Data for analysis:
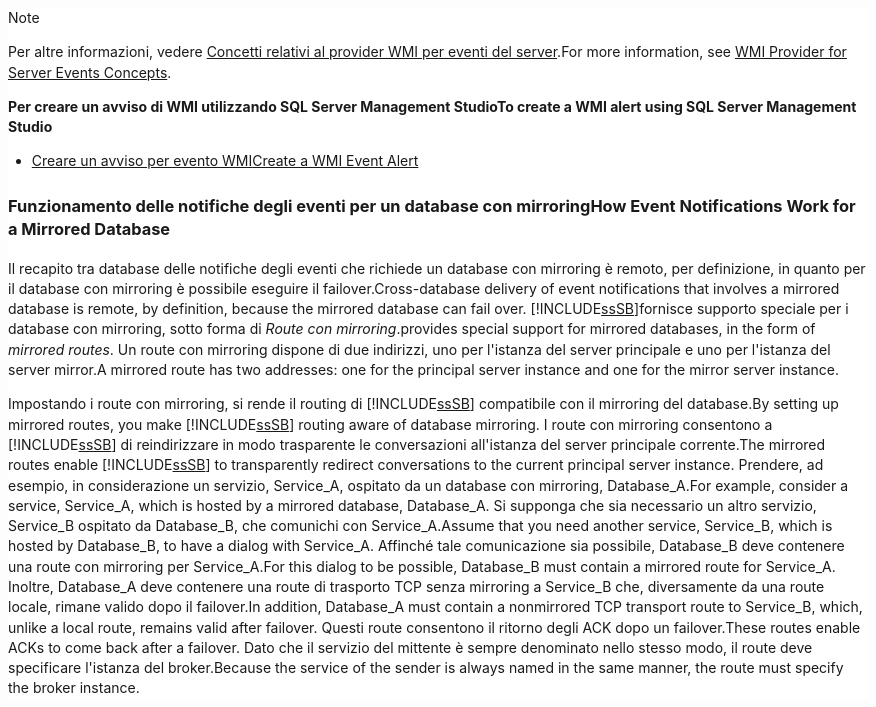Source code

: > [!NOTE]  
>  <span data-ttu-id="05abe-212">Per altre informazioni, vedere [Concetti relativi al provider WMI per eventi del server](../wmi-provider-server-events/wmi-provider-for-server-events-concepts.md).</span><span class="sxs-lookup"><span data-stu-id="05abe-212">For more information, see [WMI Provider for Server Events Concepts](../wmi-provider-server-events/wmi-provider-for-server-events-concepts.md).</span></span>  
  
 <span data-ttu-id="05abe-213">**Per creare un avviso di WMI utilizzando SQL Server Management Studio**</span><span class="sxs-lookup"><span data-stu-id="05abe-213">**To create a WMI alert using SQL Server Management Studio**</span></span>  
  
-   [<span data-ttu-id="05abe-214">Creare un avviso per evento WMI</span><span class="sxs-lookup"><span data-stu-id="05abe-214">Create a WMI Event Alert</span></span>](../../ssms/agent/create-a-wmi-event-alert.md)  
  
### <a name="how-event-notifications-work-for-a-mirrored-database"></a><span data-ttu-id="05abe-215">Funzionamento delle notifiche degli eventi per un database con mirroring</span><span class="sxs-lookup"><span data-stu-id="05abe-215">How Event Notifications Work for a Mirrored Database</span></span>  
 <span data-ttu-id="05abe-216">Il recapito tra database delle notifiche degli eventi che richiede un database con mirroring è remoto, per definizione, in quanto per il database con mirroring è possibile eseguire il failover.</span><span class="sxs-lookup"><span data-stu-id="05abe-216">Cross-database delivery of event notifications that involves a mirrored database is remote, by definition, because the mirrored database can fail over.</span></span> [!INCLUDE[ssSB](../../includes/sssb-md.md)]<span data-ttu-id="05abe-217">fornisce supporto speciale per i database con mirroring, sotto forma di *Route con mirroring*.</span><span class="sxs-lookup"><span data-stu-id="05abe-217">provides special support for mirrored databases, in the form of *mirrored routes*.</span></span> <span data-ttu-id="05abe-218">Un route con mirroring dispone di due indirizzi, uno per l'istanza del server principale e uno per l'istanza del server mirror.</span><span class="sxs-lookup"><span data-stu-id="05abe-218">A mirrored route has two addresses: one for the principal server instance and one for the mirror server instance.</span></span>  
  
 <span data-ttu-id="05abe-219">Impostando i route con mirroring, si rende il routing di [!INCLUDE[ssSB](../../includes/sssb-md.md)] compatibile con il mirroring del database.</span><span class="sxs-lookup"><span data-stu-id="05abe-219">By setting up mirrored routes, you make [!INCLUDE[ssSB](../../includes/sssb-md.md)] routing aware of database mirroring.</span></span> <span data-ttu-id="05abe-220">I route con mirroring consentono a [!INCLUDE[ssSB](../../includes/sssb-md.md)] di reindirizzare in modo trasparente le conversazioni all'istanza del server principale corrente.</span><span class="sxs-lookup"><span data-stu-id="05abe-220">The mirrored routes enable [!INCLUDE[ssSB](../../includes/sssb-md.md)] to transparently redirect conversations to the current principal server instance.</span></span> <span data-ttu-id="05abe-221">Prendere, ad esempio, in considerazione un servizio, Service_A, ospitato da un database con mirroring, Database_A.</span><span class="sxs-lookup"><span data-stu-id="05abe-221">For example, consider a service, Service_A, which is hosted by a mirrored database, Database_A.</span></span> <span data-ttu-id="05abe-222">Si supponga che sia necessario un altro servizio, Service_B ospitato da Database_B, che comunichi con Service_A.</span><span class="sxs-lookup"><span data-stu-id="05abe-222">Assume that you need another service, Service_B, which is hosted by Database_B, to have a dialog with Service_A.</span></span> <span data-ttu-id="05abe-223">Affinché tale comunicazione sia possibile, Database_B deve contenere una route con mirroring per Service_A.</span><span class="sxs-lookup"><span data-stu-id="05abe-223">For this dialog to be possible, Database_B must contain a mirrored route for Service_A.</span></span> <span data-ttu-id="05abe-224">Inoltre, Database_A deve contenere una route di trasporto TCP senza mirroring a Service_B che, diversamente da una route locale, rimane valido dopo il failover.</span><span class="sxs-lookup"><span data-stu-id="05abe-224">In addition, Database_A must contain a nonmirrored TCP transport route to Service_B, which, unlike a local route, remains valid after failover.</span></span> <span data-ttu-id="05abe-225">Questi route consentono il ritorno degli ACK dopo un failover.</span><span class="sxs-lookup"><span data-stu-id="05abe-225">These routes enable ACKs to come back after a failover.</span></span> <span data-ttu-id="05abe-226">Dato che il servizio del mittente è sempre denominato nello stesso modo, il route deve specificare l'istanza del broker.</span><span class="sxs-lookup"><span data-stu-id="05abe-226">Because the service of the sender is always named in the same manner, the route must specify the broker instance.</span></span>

What is being asked: A word-for-word retyping of the material above is expected, without pictures.

Worked solution:
Source code

: > [!NOTE]  
>  <span data-ttu-id="05abe-212">Per altre informazioni, vedere [Concetti relativi al provider WMI per eventi del server](../wmi-provider-server-events/wmi-provider-for-server-events-concepts.md).</span><span class="sxs-lookup"><span data-stu-id="05abe-212">For more information, see [WMI Provider for Server Events Concepts](../wmi-provider-server-events/wmi-provider-for-server-events-concepts.md).</span></span>  
  
 <span data-ttu-id="05abe-213">**Per creare un avviso di WMI utilizzando SQL Server Management Studio**</span><span class="sxs-lookup"><span data-stu-id="05abe-213">**To create a WMI alert using SQL Server Management Studio**</span></span>  
  
-   [<span data-ttu-id="05abe-214">Creare un avviso per evento WMI</span><span class="sxs-lookup"><span data-stu-id="05abe-214">Create a WMI Event Alert</span></span>](../../ssms/agent/create-a-wmi-event-alert.md)  
  
### <a name="how-event-notifications-work-for-a-mirrored-database"></a><span data-ttu-id="05abe-215">Funzionamento delle notifiche degli eventi per un database con mirroring</span><span class="sxs-lookup"><span data-stu-id="05abe-215">How Event Notifications Work for a Mirrored Database</span></span>  
 <span data-ttu-id="05abe-216">Il recapito tra database delle notifiche degli eventi che richiede un database con mirroring è remoto, per definizione, in quanto per il database con mirroring è possibile eseguire il failover.</span><span class="sxs-lookup"><span data-stu-id="05abe-216">Cross-database delivery of event notifications that involves a mirrored database is remote, by definition, because the mirrored database can fail over.</span></span> [!INCLUDE[ssSB](../../includes/sssb-md.md)]<span data-ttu-id="05abe-217">fornisce supporto speciale per i database con mirroring, sotto forma di *Route con mirroring*.</span><span class="sxs-lookup"><span data-stu-id="05abe-217">provides special support for mirrored databases, in the form of *mirrored routes*.</span></span> <span data-ttu-id="05abe-218">Un route con mirroring dispone di due indirizzi, uno per l'istanza del server principale e uno per l'istanza del server mirror.</span><span class="sxs-lookup"><span data-stu-id="05abe-218">A mirrored route has two addresses: one for the principal server instance and one for the mirror server instance.</span></span>  
  
 <span data-ttu-id="05abe-219">Impostando i route con mirroring, si rende il routing di [!INCLUDE[ssSB](../../includes/sssb-md.md)] compatibile con il mirroring del database.</span><span class="sxs-lookup"><span data-stu-id="05abe-219">By setting up mirrored routes, you make [!INCLUDE[ssSB](../../includes/sssb-md.md)] routing aware of database mirroring.</span></span> <span data-ttu-id="05abe-220">I route con mirroring consentono a [!INCLUDE[ssSB](../../includes/sssb-md.md)] di reindirizzare in modo trasparente le conversazioni all'istanza del server principale corrente.</span><span class="sxs-lookup"><span data-stu-id="05abe-220">The mirrored routes enable [!INCLUDE[ssSB](../../includes/sssb-md.md)] to transparently redirect conversations to the current principal server instance.</span></span> <span data-ttu-id="05abe-221">Prendere, ad esempio, in considerazione un servizio, Service_A, ospitato da un database con mirroring, Database_A.</span><span class="sxs-lookup"><span data-stu-id="05abe-221">For example, consider a service, Service_A, which is hosted by a mirrored database, Database_A.</span></span> <span data-ttu-id="05abe-222">Si supponga che sia necessario un altro servizio, Service_B ospitato da Database_B, che comunichi con Service_A.</span><span class="sxs-lookup"><span data-stu-id="05abe-222">Assume that you need another service, Service_B, which is hosted by Database_B, to have a dialog with Service_A.</span></span> <span data-ttu-id="05abe-223">Affinché tale comunicazione sia possibile, Database_B deve contenere una route con mirroring per Service_A.</span><span class="sxs-lookup"><span data-stu-id="05abe-223">For this dialog to be possible, Database_B must contain a mirrored route for Service_A.</span></span> <span data-ttu-id="05abe-224">Inoltre, Database_A deve contenere una route di trasporto TCP senza mirroring a Service_B che, diversamente da una route locale, rimane valido dopo il failover.</span><span class="sxs-lookup"><span data-stu-id="05abe-224">In addition, Database_A must contain a nonmirrored TCP transport route to Service_B, which, unlike a local route, remains valid after failover.</span></span> <span data-ttu-id="05abe-225">Questi route consentono il ritorno degli ACK dopo un failover.</span><span class="sxs-lookup"><span data-stu-id="05abe-225">These routes enable ACKs to come back after a failover.</span></span> <span data-ttu-id="05abe-226">Dato che il servizio del mittente è sempre denominato nello stesso modo, il route deve specificare l'istanza del broker.</span><span class="sxs-lookup"><span data-stu-id="05abe-226">Because the service of the sender is always named in the same manner, the route must specify the broker instance.</span></span>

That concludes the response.